Baslyn did not respond, but Bran was too far in his bitterness to even feel afraid of anything then. It was as if Rosie’s words had cast a numbness over him, so that Baslyn did not frighten him, even as he stood so close.

"Then it is an apology I owe to you," Baslyn finally said, though his voice held no remorse. "For I cannot grant what it is you wish. I am bound to you just as you are to me."

"I am not bound to you," Bran hissed, turning to him. "Whatever you want with the Farfield Curse is over."

"Not yet," Baslyn said, his voice still holding the edge of calm control. "When you return me to life, you will have the powers I need to finish the Curse, just as your mother left it."

"And how will you make me?" Bran hissed, his voice staying low. "I think you will find a new person to haunt when you realize I’m not listening to you anymore."

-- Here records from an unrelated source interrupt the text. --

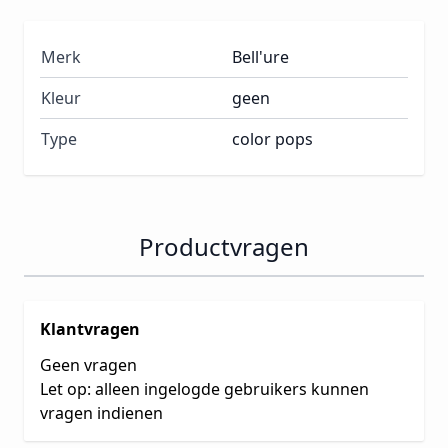
Merk
Bell'ure
Kleur
geen
Type
color pops
Productvragen
Klantvragen
Geen vragen
Let op: alleen ingelogde gebruikers kunnen
vragen indienen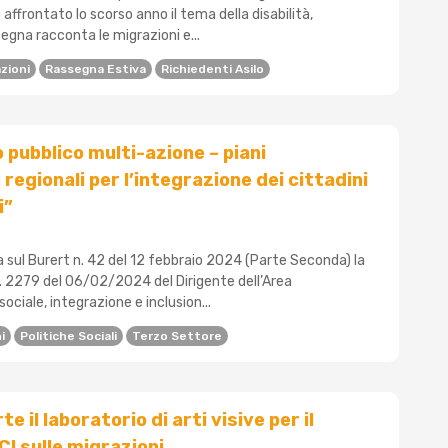
 affrontato lo scorso anno il tema della disabilità,
egna racconta le migrazioni e...
zioni
Rassegna Estiva
Richiedenti Asilo
 pubblico multi-azione – piani
regionali per l’integrazione dei cittadini
i”
 sul Burert n. 42 del 12 febbraio 2024 (Parte Seconda) la
 2279 del 06/02/2024 del Dirigente dell’Area
iale, integrazione e inclusion...
i
Politiche Sociali
Terzo Settore
e il laboratorio di arti visive per il
I sulle migrazioni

Bran arose angrily, passing Baslyn without so much as an inch between them as he went toward the house. Baslyn did not turn, though Bran heard him give a small, regretful laugh.

"So blind, as always," Baslyn said. "Yet again, I have laid the truth before you, and still you cannot see things as they are."

"I see enough," Bran said over his shoulder.

"And I see enough as well," Baslyn replied. "How is it then that I see all you see, and hear all you hear, and always seem to be around the next corner?"